Dinheiro é o que não falta, deixou claro ao informar que serão investidos no Rio quase R$ 30 bilhões. A bolada vai ser muito maior, corrigiu o sorriso de empreiteiro malandro no rosto da cartolagem. E boa parte vai parar no bolso dos campeões do salto sobre cofres públicos, modalidade não-olímpica praticada com muita competência por figurões federais e supercartolas.

Só os olhos gulosos dos bandidos e a miopia dos idiotas incuráveis enxergam um Brasil dividido entre nacionalistas grávidos de patriotismo com o triunfo incomparável e traidores da nação em aliança com os mortos de ciúme da Cidade Maravilhosa. O Brasil não precisa hospedar a Olimpíada para afirmar-se como uma grande nação em marcha acelerada para longe das cavernas. O Rio não precisa virar sede dos Jogos de 2016 para merecer as atenções, o respeito, o carinho e as verbas que a cidade mais bela do mundo reclama há tanto tempo. Consumada a escolha, ninguém minimamente sensato vai torcer pelo naufrágio. Mas o desastre só não virá se a tripulação for trocada a tempo.
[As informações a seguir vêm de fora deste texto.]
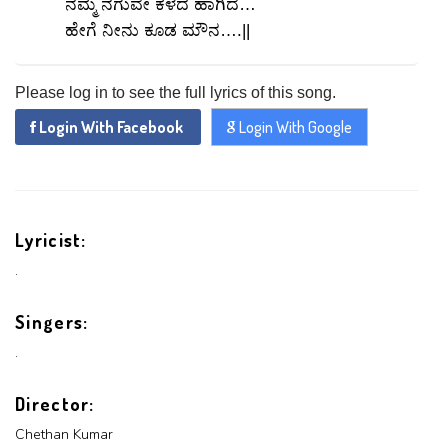
ನಮ್ಮ ನಗುವೇ ಕಳೆದ ಹಾಗಿದೆ…
ಹೇಗೆ ನೀನು ಕೂಡ ಮೌನ….||
Please log in to see the full lyrics of this song.
Login With Facebook
Login With Google
x
REGISTER
Lyricist:
.
x
ADD COMMENT
Singers:
x
x
PROFILE
.
CHANGE
x
MANAGEMENT
FORGET
x
PASSWORD
Director:
LOGIN
PASSWORD
Chethan Kumar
Em 2003, a população do Rio soube que os Jogos Panamericanos de 2007, orçados em R$ 400 milhões, trariam como brinde a linha de metrô da Barra, a despoluição da Baía de Guanabara, a ressurreição da Lagoa Rodrigo de Freitas e outros espantos. A conta ficou em R$ 4 bilhões e os milagreiros nada santos esqueceram o prometido. Tudo será feito agora, declama Carlos Nuzman, que presidiu o comitê do Pan, preside o COB e presidirá o comitê dos Jogos de 2016. É errando que a gente aprende, recita Orlando Silva, ministro do Esporte desde 2006 e parceiro de Nuzman numa dupla que sempre faz bonito no campeonato nacional da gastança suspeita promovido pelo Tribunal de Contas da União.

O cinismo dos vendedores de ilusões só não é mais espantoso que a ingenuidade dos iludidos. Com o mesmo entusiasmo dos vampiros encarregados da administração, multidões de doadores festejam a ampliação do banco de sangue.